Life is a single-player game.


Let’s do a quick thought experiment together…

Think of something about yourself that you hold dear. 

I’ll use being a parent as our example, but if you’re not a parent, insert something else that’s personal about yourself that you hold dear. 

Would you rather be known as the best parent in the world inside your own household, but for whatever reason, the rest of the world knew you as the worst parent in the world?

Or…

Would you rather be known to the rest of the world as the best parent, but inside your own household, were actually the worst parent?

Your answer to this will tell you if you’re playing a single or a multiplayer game in life. 

The rub is, life is a single player game. 

When playing a single player game, your scorecard for life is internal. 

When playing a multiplayer game, your scorecard is social. 

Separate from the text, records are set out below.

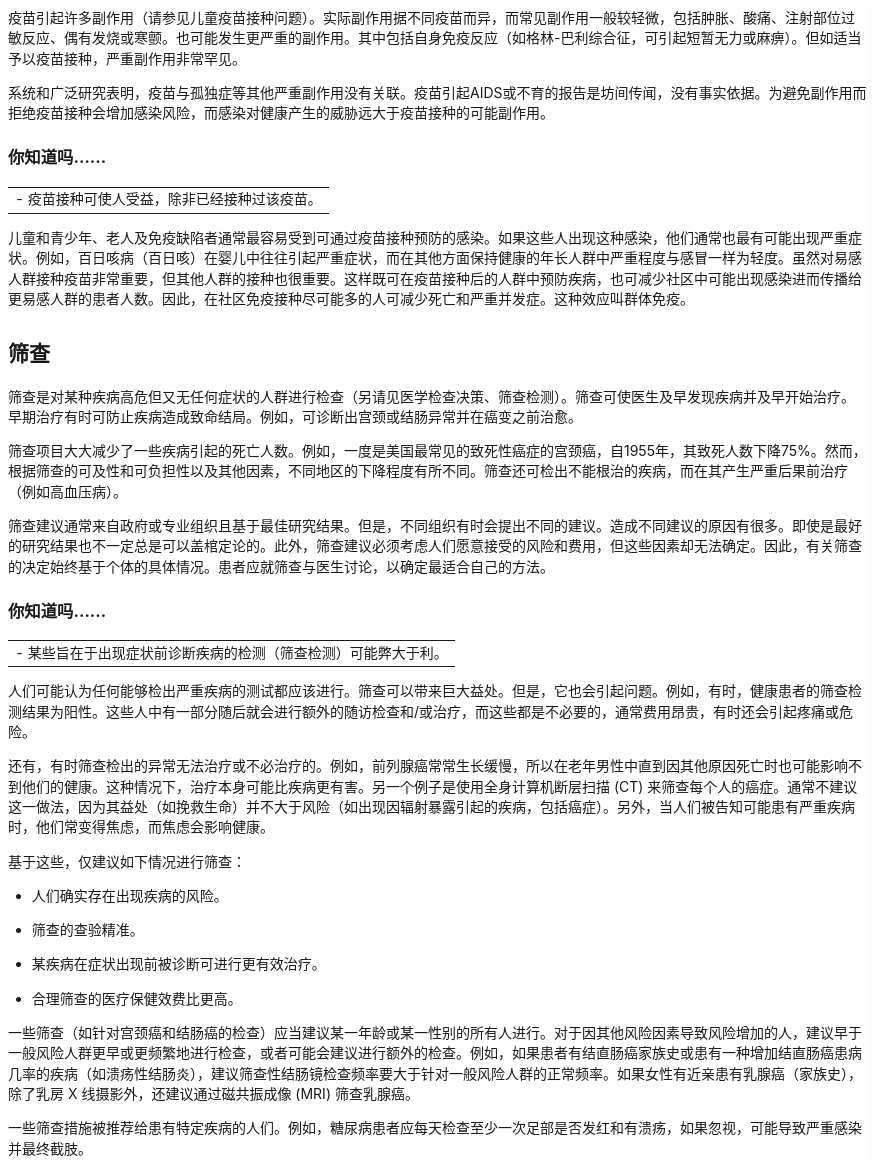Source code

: 疫苗引起许多副作用（请参见儿童疫苗接种问题）。实际副作用据不同疫苗而异，而常见副作用一般较轻微，包括肿胀、酸痛、注射部位过敏反应、偶有发烧或寒颤。也可能发生更严重的副作用。其中包括自身免疫反应（如格林-巴利综合征，可引起短暂无力或麻痹）。但如适当予以疫苗接种，严重副作用非常罕见。

系统和广泛研究表明，疫苗与孤独症等其他严重副作用没有关联。疫苗引起AIDS或不育的报告是坊间传闻，没有事实依据。为避免副作用而拒绝疫苗接种会增加感染风险，而感染对健康产生的威胁远大于疫苗接种的可能副作用。

### 你知道吗……

|     |
| --- |
| - 疫苗接种可使人受益，除非已经接种过该疫苗。 |

儿童和青少年、老人及免疫缺陷者通常最容易受到可通过疫苗接种预防的感染。如果这些人出现这种感染，他们通常也最有可能出现严重症状。例如，百日咳病（百日咳）在婴儿中往往引起严重症状，而在其他方面保持健康的年长人群中严重程度与感冒一样为轻度。虽然对易感人群接种疫苗非常重要，但其他人群的接种也很重要。这样既可在疫苗接种后的人群中预防疾病，也可减少社区中可能出现感染进而传播给更易感人群的患者人数。因此，在社区免疫接种尽可能多的人可减少死亡和严重并发症。这种效应叫群体免疫。

## 筛查

筛查是对某种疾病高危但又无任何症状的人群进行检查（另请见医学检查决策、筛查检测）。筛查可使医生及早发现疾病并及早开始治疗。早期治疗有时可防止疾病造成致命结局。例如，可诊断出宫颈或结肠异常并在癌变之前治愈。

筛查项目大大减少了一些疾病引起的死亡人数。例如，一度是美国最常见的致死性癌症的宫颈癌，自1955年，其致死人数下降75%。然而，根据筛查的可及性和可负担性以及其他因素，不同地区的下降程度有所不同。筛查还可检出不能根治的疾病，而在其产生严重后果前治疗（例如高血压病）。

筛查建议通常来自政府或专业组织且基于最佳研究结果。但是，不同组织有时会提出不同的建议。造成不同建议的原因有很多。即使是最好的研究结果也不一定总是可以盖棺定论的。此外，筛查建议必须考虑人们愿意接受的风险和费用，但这些因素却无法确定。因此，有关筛查的决定始终基于个体的具体情况。患者应就筛查与医生讨论，以确定最适合自己的方法。

### 你知道吗……

|     |
| --- |
| - 某些旨在于出现症状前诊断疾病的检测（筛查检测）可能弊大于利。 |

人们可能认为任何能够检出严重疾病的测试都应该进行。筛查可以带来巨大益处。但是，它也会引起问题。例如，有时，健康患者的筛查检测结果为阳性。这些人中有一部分随后就会进行额外的随访检查和/或治疗，而这些都是不必要的，通常费用昂贵，有时还会引起疼痛或危险。

还有，有时筛查检出的异常无法治疗或不必治疗的。例如，前列腺癌常常生长缓慢，所以在老年男性中直到因其他原因死亡时也可能影响不到他们的健康。这种情况下，治疗本身可能比疾病更有害。另一个例子是使用全身计算机断层扫描 (CT) 来筛查每个人的癌症。通常不建议这一做法，因为其益处（如挽救生命）并不大于风险（如出现因辐射暴露引起的疾病，包括癌症）。另外，当人们被告知可能患有严重疾病时，他们常变得焦虑，而焦虑会影响健康。

基于这些，仅建议如下情况进行筛查：

- 人们确实存在出现疾病的风险。

- 筛查的查验精准。

- 某疾病在症状出现前被诊断可进行更有效治疗。

- 合理筛查的医疗保健效费比更高。


一些筛查（如针对宫颈癌和结肠癌的检查）应当建议某一年龄或某一性别的所有人进行。对于因其他风险因素导致风险增加的人，建议早于一般风险人群更早或更频繁地进行检查，或者可能会建议进行额外的检查。例如，如果患者有结直肠癌家族史或患有一种增加结直肠癌患病几率的疾病（如溃疡性结肠炎），建议筛查性结肠镜检查频率要大于针对一般风险人群的正常频率。如果女性有近亲患有乳腺癌（家族史），除了乳房 X 线摄影外，还建议通过磁共振成像 (MRI) 筛查乳腺癌。

一些筛查措施被推荐给患有特定疾病的人们。例如，糖尿病患者应每天检查至少一次足部是否发红和有溃疡，如果忽视，可能导致严重感染并最终截肢。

The internal scorecard is the one that matters, and playing along with that scorecard will lead to more happiness. 

As long as your children and spouse know you as the best parent in the world, even if the rest of the world thinks the opposite, it doesn’t matter. 

Comparing yourself to others, envy, even jealousy, are all part of the multiplayer game, and score is kept there on the social scorecard. 

Strive to be a happier, healthier, better version of you, however, only because you’re keeping track on that internal scorecard.